While the notion of keeping a Jewish-oriented nursing home in the Hill may have passed its prime, Amistad’s Dacia Toll said a different notion fits right in: developing charter schools that enable students from disadvantaged urban neighborhoods to perform as well as or better than kids from tony suburbs like Westport on standardized tests.
That’s been the track record so far for Amistad. New York City’s Bloomberg Administration was so impressed with the New Haven model that it lured Toll to the Big Apple to launch, at last count, five schools since the fall of 2005.
“In New York, we get free facilities. They also pay for maintenance,” Toll said. “They have a different attitude [from Connecticut’s]. Their basic outlook is, ‘We want to create as many public schools that work for kids as quickly as possible.”
In Connecticut, Achievement First has battled with the teachers union and local politicians and school officials over the growth of charter schools. Still, the state legislature passed a bill last year allowing Amistad to obtain bonding money for new or renovated school buildings on the same formula as public schools (78 percent of costs paid for by the state, 22 percent raised by the school).

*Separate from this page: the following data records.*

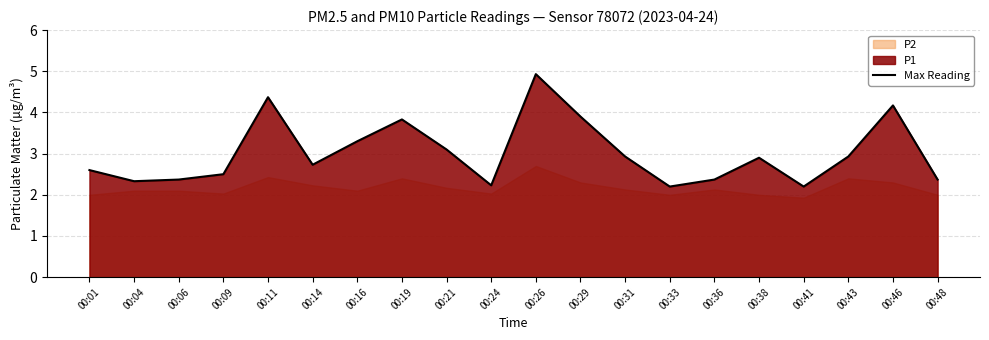

Approximately how many times larger is the value at 00:33 compared to 00:19?

0.6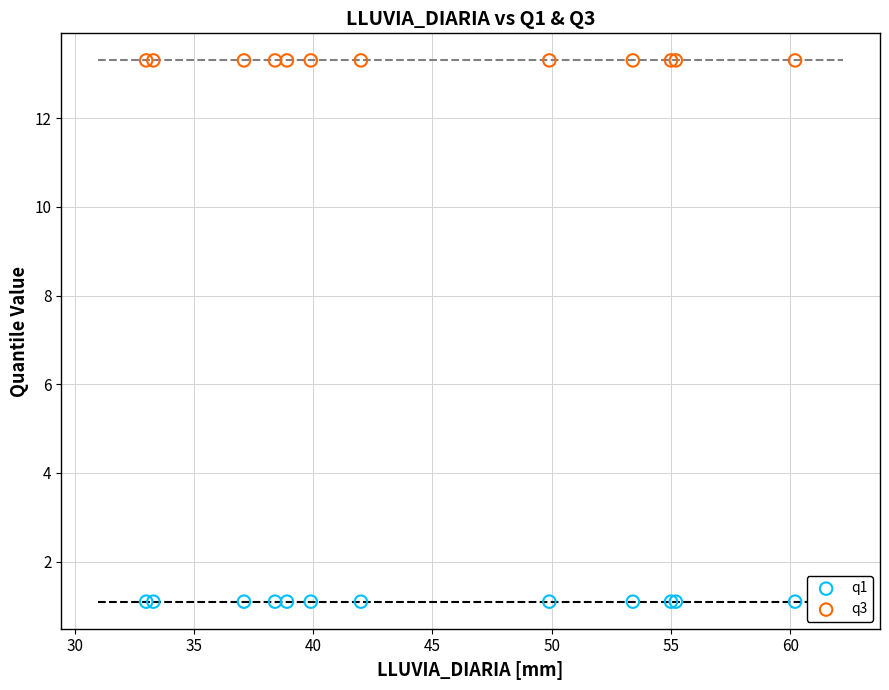

Which series contains the highest Y value?

q3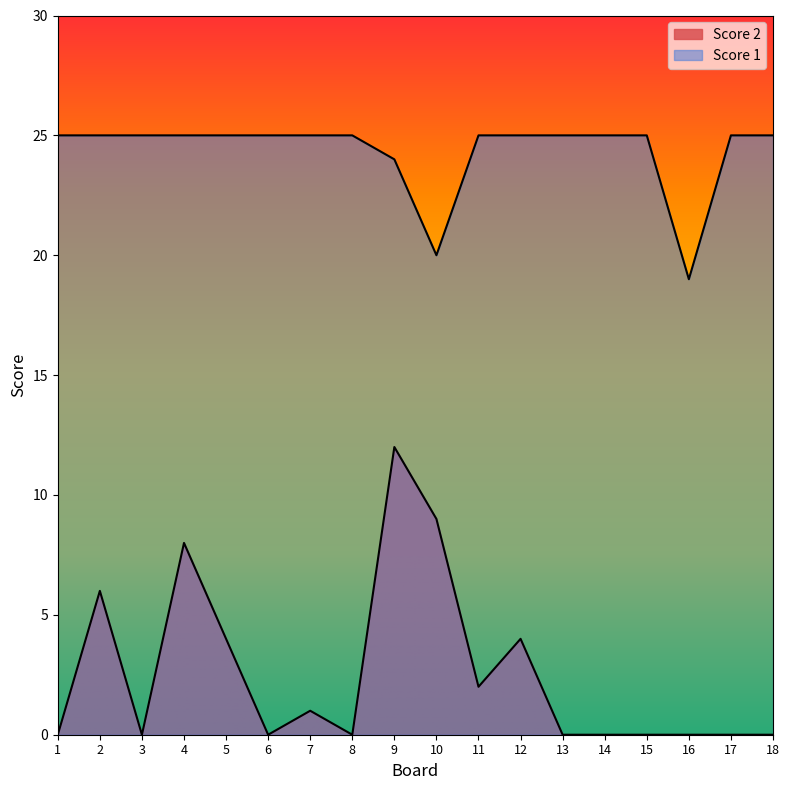

How many values in the Score 2 series exceed 0?

8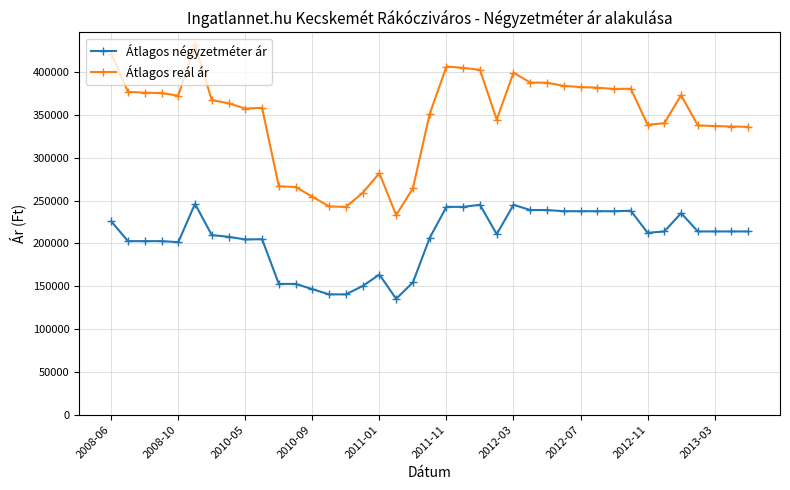

What is the greatest value displayed?

431517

Amistad plans to make use of that new law to obtain state money to buy and renovate the Jewish Home into a new four-acre campus for the K-8 school, including building an athletic field and a gym and converting the private patient rooms into educational facilities. If it’s all approved, Amistad will probably need to raise between $6 and $8 million for its end, according to Toll.
“The community is right for us,” Toll said. “My impression is they do not have a lot of commercial bidders on the site. We are very excited about being in the Hill neighborhood. It’s a beautiful old building with a great community history.”
Comments
Posted by: nfjanette
| March 13, 2007 11:16 PM
The Home is unionized, one of two reasons it has a reputation as a valued, important local institution.
I'd welcome any facts that prove this otherwise unsubstantiated claim that appears in this report.
Posted by: nhrr | March 14, 2007 10:59 AM
To NFJanette:
You gotta understand....
Union is good...Union is good...Union is good
Non-union is BAD. Repeat until you believe.
If you have a different opinion, get out of DeStefano-land (aka New Haven).